## Work item
Copy every line of the entries that includes the word "arranca".

*** Available data ***

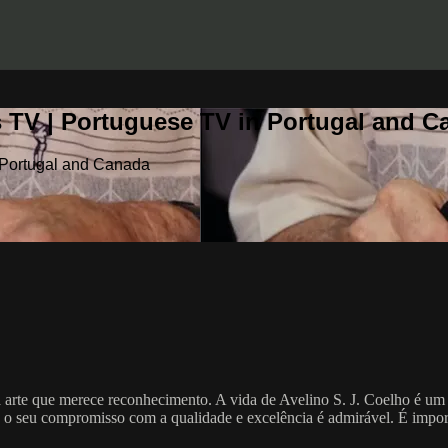
 TV | Portuguese TV in Portugal and C
 Portugal and Canada
a arte que merece reconhecimento. A vida de Avelino S. J. Coelho é um
 o seu compromisso com a qualidade e excelência é admirável. É importa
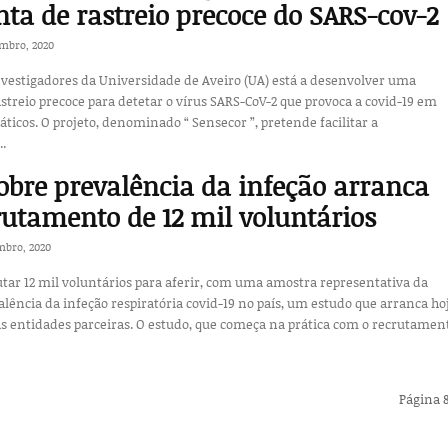
ta de rastreio precoce do SARS-cov-2
embro, 2020
vestigadores da Universidade de Aveiro (UA) está a desenvolver uma
treio precoce para detetar o vírus SARS-CoV-2 que provoca a covid-19 em
”, pretende facilitar a
..
obre prevalência da infeção arranca
utamento de 12 mil voluntários
mbro, 2020
utar 12 mil voluntários para aferir, com uma amostra representativa da
alência da infeção respiratória covid-19 no país, um estudo que arranca ho
s entidades parceiras. O estudo, que começa na prática com o recrutament
Página 8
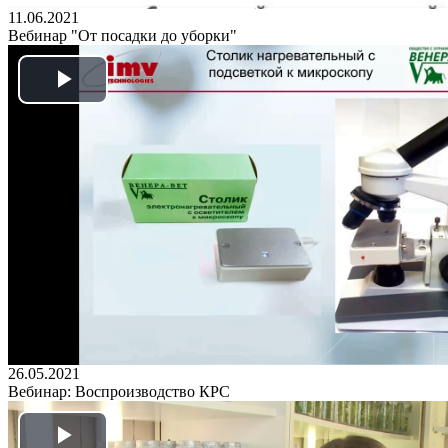
11.06.2021
Вебинар "От посадки до уборки"
Play
Video
26.05.2021
Вебинар: Воспроизводство КРС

*** End of Available data ***

## Exercise result
obre prevalência da infeção arranca
alência da infeção respiratória covid-19 no país, um estudo que arranca ho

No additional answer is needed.